Crowding out in Canada Andreoni and Payne 2011b, “Crowding out Charitable Contributions in Canada: New Knowledge from the North.” • Data from over 6000 Canadian charities for 15 years • Sources of revenue 1. Tax Receipted gifts 2. “Revenue from fundraising events,” e.g. galas, runs 3. Foundations and other charities 4. Government grants • Excellent demographic data • Instruments on political representation
Crowding out in Canada Findings • As with prior studies, overall crowding out is high • almost 100% • But, individual donors are crowded in • Using grants as signals? • Only give less because fundraising falls • Fundraising events are reduced by the charity • Most onerous form of fundraising? • Foundations and other charities are crowded out by grants. • Best informed givers?

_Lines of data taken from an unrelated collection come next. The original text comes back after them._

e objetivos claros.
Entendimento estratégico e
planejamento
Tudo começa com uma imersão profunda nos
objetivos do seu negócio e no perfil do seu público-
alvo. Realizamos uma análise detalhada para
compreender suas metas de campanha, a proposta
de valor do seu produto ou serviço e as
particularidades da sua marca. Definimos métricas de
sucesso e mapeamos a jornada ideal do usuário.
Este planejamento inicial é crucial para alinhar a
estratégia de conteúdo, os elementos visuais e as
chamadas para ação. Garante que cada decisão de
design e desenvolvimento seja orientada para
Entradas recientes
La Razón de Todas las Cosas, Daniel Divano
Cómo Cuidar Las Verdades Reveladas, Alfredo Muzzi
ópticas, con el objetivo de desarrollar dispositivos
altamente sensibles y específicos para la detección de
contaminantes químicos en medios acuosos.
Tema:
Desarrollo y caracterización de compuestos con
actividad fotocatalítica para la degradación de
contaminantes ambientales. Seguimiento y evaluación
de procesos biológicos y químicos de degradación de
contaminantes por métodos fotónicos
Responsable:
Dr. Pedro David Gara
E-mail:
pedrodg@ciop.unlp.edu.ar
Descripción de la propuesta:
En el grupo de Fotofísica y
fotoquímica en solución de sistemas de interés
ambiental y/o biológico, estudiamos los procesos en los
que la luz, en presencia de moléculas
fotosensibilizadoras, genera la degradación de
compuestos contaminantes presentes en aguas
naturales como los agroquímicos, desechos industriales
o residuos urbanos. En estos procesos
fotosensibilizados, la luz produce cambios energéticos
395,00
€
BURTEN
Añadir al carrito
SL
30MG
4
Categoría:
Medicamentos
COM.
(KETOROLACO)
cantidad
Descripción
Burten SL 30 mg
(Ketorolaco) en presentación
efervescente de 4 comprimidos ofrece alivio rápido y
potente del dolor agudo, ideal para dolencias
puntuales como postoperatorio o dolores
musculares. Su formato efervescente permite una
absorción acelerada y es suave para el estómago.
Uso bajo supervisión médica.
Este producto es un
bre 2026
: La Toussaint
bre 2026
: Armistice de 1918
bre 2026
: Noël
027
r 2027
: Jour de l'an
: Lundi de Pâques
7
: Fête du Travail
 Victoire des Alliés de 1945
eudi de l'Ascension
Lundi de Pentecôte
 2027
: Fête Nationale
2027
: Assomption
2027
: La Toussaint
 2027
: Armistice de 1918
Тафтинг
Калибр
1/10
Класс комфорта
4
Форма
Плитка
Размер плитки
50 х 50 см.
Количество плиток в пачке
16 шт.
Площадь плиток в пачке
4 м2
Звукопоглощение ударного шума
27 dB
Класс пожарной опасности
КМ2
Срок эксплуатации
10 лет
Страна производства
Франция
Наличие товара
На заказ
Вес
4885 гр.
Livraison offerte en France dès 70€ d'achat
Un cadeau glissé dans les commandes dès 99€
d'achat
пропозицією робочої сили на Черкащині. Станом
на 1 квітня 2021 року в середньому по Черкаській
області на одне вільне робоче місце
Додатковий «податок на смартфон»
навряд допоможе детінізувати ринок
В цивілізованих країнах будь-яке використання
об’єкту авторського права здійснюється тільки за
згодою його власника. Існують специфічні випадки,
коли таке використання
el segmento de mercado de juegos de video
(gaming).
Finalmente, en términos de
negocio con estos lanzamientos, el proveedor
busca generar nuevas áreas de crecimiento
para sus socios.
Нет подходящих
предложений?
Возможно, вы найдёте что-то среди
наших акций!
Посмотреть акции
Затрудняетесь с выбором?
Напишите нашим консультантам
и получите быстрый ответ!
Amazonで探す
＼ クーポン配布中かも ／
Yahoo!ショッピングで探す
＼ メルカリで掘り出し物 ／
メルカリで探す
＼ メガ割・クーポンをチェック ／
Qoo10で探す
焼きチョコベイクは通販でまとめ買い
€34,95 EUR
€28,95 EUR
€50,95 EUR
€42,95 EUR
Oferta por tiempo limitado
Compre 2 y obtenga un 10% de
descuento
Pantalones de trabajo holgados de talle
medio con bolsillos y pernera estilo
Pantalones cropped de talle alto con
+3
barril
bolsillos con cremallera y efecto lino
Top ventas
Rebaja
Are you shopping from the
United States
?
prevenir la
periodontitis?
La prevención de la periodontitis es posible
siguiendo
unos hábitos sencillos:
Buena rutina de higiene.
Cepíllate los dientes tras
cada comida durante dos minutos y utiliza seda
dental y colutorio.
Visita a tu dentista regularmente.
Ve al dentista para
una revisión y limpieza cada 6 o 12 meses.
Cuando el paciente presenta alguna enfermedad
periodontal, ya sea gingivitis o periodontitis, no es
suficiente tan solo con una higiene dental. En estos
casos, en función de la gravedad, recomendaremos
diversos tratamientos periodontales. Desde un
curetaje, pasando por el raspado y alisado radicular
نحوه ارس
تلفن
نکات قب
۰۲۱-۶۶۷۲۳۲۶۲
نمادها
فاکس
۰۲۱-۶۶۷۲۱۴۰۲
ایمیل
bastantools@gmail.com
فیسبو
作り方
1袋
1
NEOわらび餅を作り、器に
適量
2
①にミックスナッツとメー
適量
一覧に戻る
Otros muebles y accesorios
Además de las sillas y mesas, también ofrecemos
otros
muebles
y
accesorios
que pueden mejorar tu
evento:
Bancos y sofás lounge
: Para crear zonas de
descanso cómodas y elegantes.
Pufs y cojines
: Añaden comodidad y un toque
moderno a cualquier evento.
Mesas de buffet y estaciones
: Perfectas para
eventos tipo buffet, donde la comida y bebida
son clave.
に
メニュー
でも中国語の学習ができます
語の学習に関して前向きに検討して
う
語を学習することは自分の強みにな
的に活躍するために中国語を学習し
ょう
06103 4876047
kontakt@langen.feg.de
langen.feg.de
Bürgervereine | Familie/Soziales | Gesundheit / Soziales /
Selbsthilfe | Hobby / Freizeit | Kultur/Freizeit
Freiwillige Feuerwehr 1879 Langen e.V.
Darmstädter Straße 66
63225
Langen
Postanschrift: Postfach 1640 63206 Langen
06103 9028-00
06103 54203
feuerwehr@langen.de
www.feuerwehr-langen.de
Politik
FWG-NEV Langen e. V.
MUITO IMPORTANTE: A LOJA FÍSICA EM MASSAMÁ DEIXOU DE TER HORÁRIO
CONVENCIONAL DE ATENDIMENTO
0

Crowding out in Canada In Sum: 1. Individuals may use grants as signals of quality • Explains crowding in 2. Foundations may see grants as a reason to go elsewhere. • They are typically better informed givers. • Illustrates the important new power of foundations 3. Charities may see grants as a reason to reduce fundraising • Supports model assumptions that charities see fundraising as a necessary but unpleasant activity.